蘇清雪站在村口,風把她圍巾的穗子吹得亂晃。
她看著馬車越來越小,車頂上蘇清河的灰色中山裝變成一個點,最後拐過山腳的白樺林,消失了。
風灌進袖口,冷得刺骨。
陳峰站在她身後兩步遠的地方,沒催她。
大黃蹲在他腳邊,尾巴掃著雪地,掃出一個半圓。
蘇清雪轉過身。
雪花落在她睫毛上,化成細小的水珠掛著沒掉。她的鼻尖凍得泛紅,嘴唇抿著,下巴微微揚起來。
她看著陳峰。
嘴唇動了一下,沒出聲。
又動了一下。
“陳峰。”
她的聲音被風壓得很輕,但每個字都咬得清清楚楚。
“我哪也不去了。”
陳峰跨上那兩步,一把把她裹進敞開的軍大衣裡。
大衣合攏,風被擋在外頭,她的額頭抵著他鎖骨,鼻尖蹭到他脖子上粗糙的皮膚,冰得他嘶了一聲。

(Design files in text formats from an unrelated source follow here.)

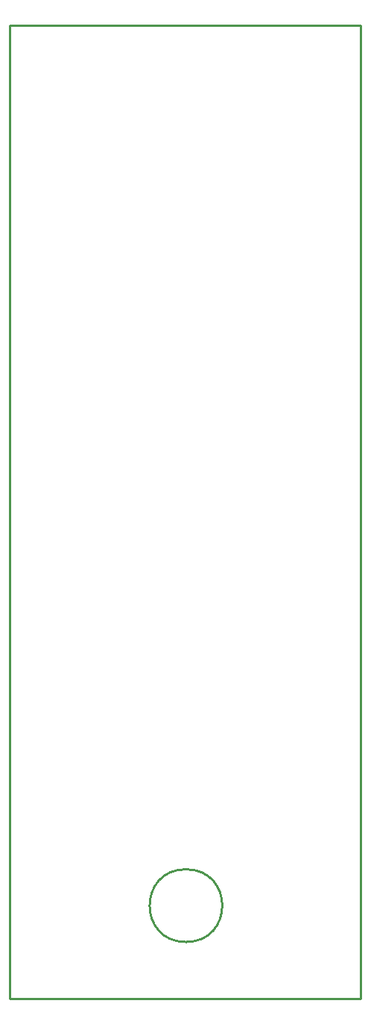
<source format=gko>
G04 Layer: BoardOutlineLayer*
G04 EasyEDA v6.5.29, 2023-07-19 20:14:37*
G04 41db7a399fb243939f9e48431119433e,5a6b42c53f6a479593ecc07194224c93,10*
G04 Gerber Generator version 0.2*
G04 Scale: 100 percent, Rotated: No, Reflected: No *
G04 Dimensions in millimeters *
G04 leading zeros omitted , absolute positions ,4 integer and 5 decimal *
%FSLAX45Y45*%
%MOMM*%

%ADD10C,0.2540*%
D10*
X-2875102Y4025900D02*
G01*
X1112697Y4025900D01*
X1112697Y-7023100D01*
X-2875102Y-7023100D01*
X-2875102Y4025900D01*
G75*
G01*
X-874806Y-6381699D02*
G02*
X-874806Y-5556301I0J412699D01*
G75*
G01*
X-874806Y-5556301D02*
G02*
X-874806Y-6381699I0J-412699D01*
X-874806Y-6381699D02*
G01*
X-874806Y-6381699D01*

%LPD*%
M02*

</source>
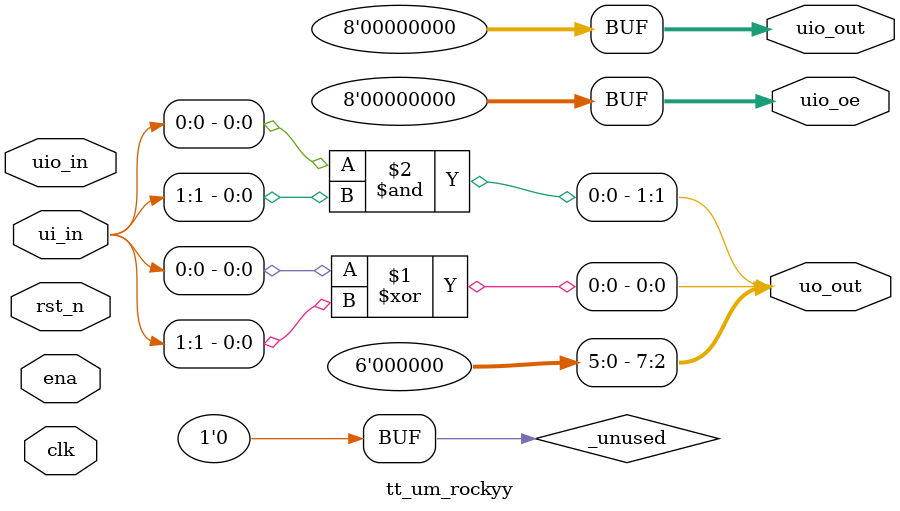
<source format=v>
/*
 * Copyright (c) 2024 Your Name
 * SPDX-License-Identifier: Apache-2.0
 */

`default_nettype none

module tt_um_rockyy (
    input  wire [7:0] ui_in,    // Dedicated inputs
    output wire [7:0] uo_out,   // Dedicated outputs
    input  wire [7:0] uio_in,   // IOs: Input path
    output wire [7:0] uio_out,  // IOs: Output path
    output wire [7:0] uio_oe,   // IOs: Enable path (active high: 0=input, 1=output)
    input  wire       ena,      // always 1 when the design is powered, so you can ignore it
    input  wire       clk,      // clock
    input  wire       rst_n     // reset_n - low to reset
);

  // All output pins must be assigned. If not used, assign to 0.
  //assign uo_out  = ui_in + uio_in;// Example: ou_out is the sum of ui_in and uio_inssign uio_out = 0;
    assign uo_out[0]=ui_in[0]^ui_in[1];   
    assign uo_out[1]=ui_in[0]&ui_in[1];
    assign uio_oe  = 0;
    assign uio_out = 0;
    assign uo_out[7:2]=6'b0;
    
    
  //assign uio_oe  = 0;

  // List all unused inputs to prevent warnings
  wire _unused = &{ena, clk, rst_n, 1'b0};

endmodule

</source>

她沒抬頭,兩隻手從衣襟底下鑽出來,攥住他腰側的棉布,攥得死緊。
大黃繞著兩個人的腳轉圈,尾巴甩得呼呼帶風,鼻子拱了拱陳峰的褲腿,又拱了拱蘇清雪的鞋面,拱不進去,急得嗚嗚叫。
村口老柳樹上,麻雀炸了窩。
遠處陳家院子的煙囪冒著白煙,爐子裡的煤燒得正旺。